▸ **INSTRUCCIONES**
Cambia "Hauptseite" por "Startseite" en las líneas que van desde el comienzo de los datos hasta la línea que contiene "CEDH limite la double peine financière", ambas incluidas. Escribe de nuevo solo esas líneas, sin ninguna otra modificación.

(Registros del conjunto de datos)
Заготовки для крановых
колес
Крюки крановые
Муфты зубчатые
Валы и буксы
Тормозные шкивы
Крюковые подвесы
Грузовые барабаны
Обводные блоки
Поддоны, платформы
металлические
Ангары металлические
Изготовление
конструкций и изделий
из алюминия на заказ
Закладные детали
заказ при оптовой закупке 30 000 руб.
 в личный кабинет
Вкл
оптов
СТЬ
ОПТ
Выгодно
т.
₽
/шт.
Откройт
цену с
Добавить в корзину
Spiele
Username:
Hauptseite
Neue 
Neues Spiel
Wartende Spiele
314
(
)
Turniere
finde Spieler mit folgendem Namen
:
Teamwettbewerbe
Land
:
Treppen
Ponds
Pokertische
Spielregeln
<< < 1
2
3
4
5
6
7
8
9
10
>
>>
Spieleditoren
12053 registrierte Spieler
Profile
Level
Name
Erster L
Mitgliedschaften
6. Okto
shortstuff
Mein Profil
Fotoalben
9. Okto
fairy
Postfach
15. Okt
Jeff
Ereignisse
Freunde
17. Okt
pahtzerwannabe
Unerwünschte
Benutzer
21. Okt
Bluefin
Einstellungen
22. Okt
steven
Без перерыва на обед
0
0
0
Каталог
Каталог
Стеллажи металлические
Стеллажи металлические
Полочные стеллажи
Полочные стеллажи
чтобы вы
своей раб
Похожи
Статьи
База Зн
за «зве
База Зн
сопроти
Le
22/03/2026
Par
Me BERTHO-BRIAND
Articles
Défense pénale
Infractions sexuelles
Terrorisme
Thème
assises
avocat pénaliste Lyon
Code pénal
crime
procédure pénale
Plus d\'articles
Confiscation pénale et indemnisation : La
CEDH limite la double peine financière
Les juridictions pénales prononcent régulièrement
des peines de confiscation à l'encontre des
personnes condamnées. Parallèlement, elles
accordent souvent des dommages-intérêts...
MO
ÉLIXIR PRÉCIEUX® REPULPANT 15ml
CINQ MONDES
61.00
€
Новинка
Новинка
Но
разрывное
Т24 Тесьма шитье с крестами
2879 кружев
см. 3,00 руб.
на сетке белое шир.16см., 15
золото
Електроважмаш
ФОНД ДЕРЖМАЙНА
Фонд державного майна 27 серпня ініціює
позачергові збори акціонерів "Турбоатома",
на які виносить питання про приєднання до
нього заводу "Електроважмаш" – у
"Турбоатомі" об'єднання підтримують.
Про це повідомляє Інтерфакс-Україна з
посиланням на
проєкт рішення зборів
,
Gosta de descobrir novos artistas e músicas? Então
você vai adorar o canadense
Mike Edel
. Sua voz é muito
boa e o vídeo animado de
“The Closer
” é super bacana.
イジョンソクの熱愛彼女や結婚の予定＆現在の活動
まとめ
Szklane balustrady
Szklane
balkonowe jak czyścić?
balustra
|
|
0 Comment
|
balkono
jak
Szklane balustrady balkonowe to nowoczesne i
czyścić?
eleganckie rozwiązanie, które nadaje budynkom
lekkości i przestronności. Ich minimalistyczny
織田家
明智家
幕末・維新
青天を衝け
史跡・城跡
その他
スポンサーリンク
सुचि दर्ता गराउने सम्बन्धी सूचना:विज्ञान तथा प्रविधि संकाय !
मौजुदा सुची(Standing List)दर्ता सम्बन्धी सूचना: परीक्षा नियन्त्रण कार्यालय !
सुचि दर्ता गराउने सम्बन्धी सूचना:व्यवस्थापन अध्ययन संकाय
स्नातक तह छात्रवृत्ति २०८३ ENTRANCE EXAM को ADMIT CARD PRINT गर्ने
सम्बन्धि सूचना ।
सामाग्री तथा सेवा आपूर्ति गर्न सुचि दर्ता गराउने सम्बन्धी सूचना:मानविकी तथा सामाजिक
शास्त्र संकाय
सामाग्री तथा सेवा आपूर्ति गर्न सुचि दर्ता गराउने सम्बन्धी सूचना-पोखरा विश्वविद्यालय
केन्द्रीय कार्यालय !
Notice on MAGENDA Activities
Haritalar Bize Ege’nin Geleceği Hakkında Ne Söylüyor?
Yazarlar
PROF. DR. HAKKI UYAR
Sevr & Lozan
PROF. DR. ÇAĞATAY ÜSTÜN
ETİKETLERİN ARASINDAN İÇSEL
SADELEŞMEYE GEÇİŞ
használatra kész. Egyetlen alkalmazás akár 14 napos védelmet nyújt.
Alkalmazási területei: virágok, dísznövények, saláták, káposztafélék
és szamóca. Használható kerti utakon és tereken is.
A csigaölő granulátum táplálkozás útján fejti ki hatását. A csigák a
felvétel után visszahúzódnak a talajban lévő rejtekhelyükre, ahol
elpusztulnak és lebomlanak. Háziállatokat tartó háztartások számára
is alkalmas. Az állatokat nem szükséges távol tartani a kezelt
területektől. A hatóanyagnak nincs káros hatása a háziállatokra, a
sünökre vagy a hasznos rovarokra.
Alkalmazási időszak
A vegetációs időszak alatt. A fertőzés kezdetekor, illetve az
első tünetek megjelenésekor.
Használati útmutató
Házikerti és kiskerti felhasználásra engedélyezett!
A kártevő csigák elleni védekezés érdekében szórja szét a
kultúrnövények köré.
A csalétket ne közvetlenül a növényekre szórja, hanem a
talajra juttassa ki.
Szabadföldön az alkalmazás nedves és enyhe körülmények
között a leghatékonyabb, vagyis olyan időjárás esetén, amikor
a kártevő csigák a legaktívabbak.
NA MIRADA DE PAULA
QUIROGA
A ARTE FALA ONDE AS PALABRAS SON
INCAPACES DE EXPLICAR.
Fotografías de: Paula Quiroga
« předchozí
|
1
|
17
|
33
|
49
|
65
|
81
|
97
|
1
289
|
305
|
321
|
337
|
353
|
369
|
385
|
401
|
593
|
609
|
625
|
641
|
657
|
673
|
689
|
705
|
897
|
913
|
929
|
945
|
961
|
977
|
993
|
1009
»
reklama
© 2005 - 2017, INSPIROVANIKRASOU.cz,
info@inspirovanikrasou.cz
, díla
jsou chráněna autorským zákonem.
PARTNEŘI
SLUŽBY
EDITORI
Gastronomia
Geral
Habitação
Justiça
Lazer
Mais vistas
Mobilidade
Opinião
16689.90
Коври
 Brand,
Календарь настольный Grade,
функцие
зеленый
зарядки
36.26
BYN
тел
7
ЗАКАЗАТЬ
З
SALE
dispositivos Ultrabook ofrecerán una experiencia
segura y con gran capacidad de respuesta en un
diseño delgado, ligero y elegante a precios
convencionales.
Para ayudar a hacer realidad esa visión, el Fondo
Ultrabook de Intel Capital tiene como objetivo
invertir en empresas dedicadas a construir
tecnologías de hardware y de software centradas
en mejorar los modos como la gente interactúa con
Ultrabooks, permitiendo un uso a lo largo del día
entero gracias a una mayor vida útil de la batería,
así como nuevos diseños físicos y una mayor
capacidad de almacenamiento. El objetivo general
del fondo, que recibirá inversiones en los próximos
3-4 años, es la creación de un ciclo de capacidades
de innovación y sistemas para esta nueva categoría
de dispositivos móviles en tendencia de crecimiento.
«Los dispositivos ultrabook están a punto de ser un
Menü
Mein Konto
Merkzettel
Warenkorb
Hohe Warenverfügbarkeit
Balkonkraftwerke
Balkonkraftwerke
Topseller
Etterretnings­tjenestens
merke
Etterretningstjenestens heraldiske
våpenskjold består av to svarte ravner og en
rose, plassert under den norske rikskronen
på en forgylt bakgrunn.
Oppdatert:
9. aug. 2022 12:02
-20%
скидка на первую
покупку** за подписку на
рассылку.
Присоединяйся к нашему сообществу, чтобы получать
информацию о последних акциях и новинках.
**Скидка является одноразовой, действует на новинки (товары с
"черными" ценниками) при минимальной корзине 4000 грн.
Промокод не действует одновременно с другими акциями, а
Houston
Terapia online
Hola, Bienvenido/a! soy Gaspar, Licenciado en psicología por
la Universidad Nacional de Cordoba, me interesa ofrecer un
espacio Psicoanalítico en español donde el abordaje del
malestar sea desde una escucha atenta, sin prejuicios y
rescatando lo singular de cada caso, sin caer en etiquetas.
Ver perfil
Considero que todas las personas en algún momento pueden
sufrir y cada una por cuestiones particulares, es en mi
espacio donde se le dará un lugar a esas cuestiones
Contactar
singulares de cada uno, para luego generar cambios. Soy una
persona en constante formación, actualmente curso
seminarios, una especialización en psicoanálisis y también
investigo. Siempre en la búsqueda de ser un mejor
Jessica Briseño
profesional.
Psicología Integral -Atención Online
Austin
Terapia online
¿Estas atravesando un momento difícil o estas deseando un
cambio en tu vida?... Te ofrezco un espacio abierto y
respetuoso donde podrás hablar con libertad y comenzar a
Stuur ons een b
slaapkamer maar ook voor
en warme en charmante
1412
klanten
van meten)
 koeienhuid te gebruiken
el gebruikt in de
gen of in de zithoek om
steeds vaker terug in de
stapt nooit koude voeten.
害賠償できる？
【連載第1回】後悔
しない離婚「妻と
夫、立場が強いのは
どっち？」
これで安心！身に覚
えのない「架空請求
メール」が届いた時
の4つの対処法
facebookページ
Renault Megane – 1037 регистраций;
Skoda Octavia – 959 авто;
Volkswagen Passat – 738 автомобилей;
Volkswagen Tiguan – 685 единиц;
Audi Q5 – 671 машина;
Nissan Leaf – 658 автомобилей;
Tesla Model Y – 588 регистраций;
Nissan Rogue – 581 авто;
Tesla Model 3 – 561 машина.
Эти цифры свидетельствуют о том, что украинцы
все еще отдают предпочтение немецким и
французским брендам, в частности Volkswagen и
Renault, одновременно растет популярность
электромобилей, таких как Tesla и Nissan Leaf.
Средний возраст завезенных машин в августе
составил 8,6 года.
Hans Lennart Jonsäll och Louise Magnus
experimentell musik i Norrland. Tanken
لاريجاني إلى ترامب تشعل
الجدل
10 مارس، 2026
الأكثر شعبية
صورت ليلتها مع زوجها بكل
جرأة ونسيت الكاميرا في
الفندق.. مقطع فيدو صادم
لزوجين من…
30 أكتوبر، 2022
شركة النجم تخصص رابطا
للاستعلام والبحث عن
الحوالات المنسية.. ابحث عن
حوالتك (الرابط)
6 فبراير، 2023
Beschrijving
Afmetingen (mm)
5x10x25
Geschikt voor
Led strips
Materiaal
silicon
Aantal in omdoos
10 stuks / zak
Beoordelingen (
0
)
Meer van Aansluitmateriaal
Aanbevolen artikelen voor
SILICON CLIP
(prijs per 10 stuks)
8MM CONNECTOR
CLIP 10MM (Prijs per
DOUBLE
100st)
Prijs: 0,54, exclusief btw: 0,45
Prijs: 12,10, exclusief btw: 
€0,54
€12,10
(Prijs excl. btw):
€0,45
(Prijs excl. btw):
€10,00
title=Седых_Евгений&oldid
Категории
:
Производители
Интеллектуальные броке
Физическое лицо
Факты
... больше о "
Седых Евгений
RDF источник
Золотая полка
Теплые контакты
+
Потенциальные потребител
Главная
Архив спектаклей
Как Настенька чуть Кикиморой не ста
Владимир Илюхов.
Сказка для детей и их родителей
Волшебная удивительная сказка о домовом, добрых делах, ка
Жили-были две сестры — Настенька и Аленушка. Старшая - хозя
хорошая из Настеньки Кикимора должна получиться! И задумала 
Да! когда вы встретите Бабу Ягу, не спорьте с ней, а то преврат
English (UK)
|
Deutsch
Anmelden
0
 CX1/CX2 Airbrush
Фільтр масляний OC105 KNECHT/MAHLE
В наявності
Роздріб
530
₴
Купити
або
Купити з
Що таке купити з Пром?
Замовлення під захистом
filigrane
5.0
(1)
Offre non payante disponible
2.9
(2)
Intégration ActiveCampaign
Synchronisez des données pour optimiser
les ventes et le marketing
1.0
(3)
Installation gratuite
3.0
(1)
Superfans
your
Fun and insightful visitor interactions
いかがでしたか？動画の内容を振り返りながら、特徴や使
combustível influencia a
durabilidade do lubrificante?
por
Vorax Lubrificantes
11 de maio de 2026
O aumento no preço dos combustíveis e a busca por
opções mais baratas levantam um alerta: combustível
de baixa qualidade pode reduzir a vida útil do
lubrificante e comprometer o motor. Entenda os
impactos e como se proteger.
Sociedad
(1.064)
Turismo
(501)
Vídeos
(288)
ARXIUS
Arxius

▸ **RESPUESTA**
Заготовки для крановых
колес
Крюки крановые
Муфты зубчатые
Валы и буксы
Тормозные шкивы
Крюковые подвесы
Грузовые барабаны
Обводные блоки
Поддоны, платформы
металлические
Ангары металлические
Изготовление
конструкций и изделий
из алюминия на заказ
Закладные детали
заказ при оптовой закупке 30 000 руб.
 в личный кабинет
Вкл
оптов
СТЬ
ОПТ
Выгодно
т.
₽
/шт.
Откройт
цену с
Добавить в корзину
Spiele
Username:
Startseite
Neue 
Neues Spiel
Wartende Spiele
314
(
)
Turniere
finde Spieler mit folgendem Namen
:
Teamwettbewerbe
Land
:
Treppen
Ponds
Pokertische
Spielregeln
<< < 1
2
3
4
5
6
7
8
9
10
>
>>
Spieleditoren
12053 registrierte Spieler
Profile
Level
Name
Erster L
Mitgliedschaften
6. Okto
shortstuff
Mein Profil
Fotoalben
9. Okto
fairy
Postfach
15. Okt
Jeff
Ereignisse
Freunde
17. Okt
pahtzerwannabe
Unerwünschte
Benutzer
21. Okt
Bluefin
Einstellungen
22. Okt
steven
Без перерыва на обед
0
0
0
Каталог
Каталог
Стеллажи металлические
Стеллажи металлические
Полочные стеллажи
Полочные стеллажи
чтобы вы
своей раб
Похожи
Статьи
База Зн
за «зве
База Зн
сопроти
Le
22/03/2026
Par
Me BERTHO-BRIAND
Articles
Défense pénale
Infractions sexuelles
Terrorisme
Thème
assises
avocat pénaliste Lyon
Code pénal
crime
procédure pénale
Plus d\'articles
Confiscation pénale et indemnisation : La
CEDH limite la double peine financière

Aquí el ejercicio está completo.